*** Entries shown Section Begins ***
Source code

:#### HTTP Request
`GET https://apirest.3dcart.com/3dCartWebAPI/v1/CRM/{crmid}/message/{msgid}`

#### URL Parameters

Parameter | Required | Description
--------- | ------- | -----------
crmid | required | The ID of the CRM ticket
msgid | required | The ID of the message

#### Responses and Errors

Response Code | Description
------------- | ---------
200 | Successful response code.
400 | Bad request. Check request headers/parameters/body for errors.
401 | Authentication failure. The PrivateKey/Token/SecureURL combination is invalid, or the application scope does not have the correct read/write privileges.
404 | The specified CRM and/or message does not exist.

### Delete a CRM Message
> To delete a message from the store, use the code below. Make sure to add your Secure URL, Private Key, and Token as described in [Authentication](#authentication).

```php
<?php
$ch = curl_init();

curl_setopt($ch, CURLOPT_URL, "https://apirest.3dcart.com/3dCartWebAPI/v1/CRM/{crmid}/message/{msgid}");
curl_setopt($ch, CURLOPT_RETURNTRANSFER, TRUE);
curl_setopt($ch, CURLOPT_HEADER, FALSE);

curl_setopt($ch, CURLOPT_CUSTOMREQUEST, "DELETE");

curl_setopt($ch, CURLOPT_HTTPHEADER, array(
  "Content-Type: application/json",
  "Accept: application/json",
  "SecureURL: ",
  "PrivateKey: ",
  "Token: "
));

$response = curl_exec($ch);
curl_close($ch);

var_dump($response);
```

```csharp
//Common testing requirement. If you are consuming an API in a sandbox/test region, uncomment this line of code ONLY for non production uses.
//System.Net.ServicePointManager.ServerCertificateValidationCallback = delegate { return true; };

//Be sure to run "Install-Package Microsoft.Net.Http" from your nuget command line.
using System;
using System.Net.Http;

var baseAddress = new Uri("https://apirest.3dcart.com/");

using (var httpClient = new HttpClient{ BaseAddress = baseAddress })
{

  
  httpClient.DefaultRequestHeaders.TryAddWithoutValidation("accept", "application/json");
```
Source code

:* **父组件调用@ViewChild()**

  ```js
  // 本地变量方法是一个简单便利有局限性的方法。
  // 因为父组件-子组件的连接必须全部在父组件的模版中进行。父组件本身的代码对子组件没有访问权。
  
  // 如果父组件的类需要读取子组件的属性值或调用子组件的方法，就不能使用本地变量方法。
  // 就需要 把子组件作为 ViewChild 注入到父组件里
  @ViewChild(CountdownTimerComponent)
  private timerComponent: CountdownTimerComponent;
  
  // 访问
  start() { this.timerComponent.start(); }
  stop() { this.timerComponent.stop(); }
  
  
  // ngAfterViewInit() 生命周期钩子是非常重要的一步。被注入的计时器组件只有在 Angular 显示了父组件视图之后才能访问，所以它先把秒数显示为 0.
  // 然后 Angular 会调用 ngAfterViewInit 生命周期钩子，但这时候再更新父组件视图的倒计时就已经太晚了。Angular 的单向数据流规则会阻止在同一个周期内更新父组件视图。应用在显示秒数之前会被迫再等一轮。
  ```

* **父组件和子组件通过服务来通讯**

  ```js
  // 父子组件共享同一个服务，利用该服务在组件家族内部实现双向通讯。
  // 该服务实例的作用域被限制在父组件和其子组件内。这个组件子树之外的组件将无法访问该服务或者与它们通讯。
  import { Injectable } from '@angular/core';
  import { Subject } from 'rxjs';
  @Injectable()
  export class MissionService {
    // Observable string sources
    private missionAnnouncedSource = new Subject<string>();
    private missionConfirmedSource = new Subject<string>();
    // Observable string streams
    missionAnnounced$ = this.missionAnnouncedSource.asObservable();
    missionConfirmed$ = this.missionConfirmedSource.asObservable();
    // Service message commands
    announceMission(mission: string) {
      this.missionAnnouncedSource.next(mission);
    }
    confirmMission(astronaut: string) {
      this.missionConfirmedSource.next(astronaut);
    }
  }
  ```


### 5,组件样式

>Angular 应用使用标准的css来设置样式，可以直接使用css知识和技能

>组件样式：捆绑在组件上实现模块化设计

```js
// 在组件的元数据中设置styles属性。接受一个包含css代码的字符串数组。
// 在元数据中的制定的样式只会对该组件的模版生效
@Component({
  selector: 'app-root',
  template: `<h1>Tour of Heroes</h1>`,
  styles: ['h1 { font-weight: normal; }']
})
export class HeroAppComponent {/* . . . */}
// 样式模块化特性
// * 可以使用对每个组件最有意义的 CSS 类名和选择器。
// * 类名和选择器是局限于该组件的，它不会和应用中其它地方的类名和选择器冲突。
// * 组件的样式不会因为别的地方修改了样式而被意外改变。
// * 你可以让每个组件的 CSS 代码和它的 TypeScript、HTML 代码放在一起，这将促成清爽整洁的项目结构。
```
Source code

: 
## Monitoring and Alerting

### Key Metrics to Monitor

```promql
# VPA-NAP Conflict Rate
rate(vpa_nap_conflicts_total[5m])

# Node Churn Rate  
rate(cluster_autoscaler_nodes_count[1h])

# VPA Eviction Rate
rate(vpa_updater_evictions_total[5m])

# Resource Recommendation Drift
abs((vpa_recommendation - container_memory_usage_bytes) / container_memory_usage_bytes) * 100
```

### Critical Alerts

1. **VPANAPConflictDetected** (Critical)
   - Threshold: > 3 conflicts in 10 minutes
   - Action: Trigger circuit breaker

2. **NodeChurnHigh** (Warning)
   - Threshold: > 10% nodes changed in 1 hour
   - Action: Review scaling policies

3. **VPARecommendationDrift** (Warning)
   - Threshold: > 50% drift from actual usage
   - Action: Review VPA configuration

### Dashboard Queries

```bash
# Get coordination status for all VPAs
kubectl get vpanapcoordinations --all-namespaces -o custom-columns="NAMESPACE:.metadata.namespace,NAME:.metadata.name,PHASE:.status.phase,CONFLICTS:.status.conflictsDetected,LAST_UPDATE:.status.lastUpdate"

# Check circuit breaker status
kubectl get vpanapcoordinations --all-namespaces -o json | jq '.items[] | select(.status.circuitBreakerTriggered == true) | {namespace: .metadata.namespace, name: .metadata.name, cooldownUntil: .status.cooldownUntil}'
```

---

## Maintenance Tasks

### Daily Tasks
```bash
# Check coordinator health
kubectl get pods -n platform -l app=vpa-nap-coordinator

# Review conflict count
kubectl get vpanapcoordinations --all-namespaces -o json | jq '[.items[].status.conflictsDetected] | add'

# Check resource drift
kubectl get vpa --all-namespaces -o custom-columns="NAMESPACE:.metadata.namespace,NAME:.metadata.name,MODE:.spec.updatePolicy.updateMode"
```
*** Entries shown Section Ends ***
Exercise brief
From the records above, retype only the lines starting at the line that contains "#### URL Parameters" and ending at the line that contains "400 | Bad request.", both included.

Response area
#### URL Parameters

Parameter | Required | Description
--------- | ------- | -----------
crmid | required | The ID of the CRM ticket
msgid | required | The ID of the message

#### Responses and Errors

Response Code | Description
------------- | ---------
200 | Successful response code.
400 | Bad request. Check request headers/parameters/body for errors.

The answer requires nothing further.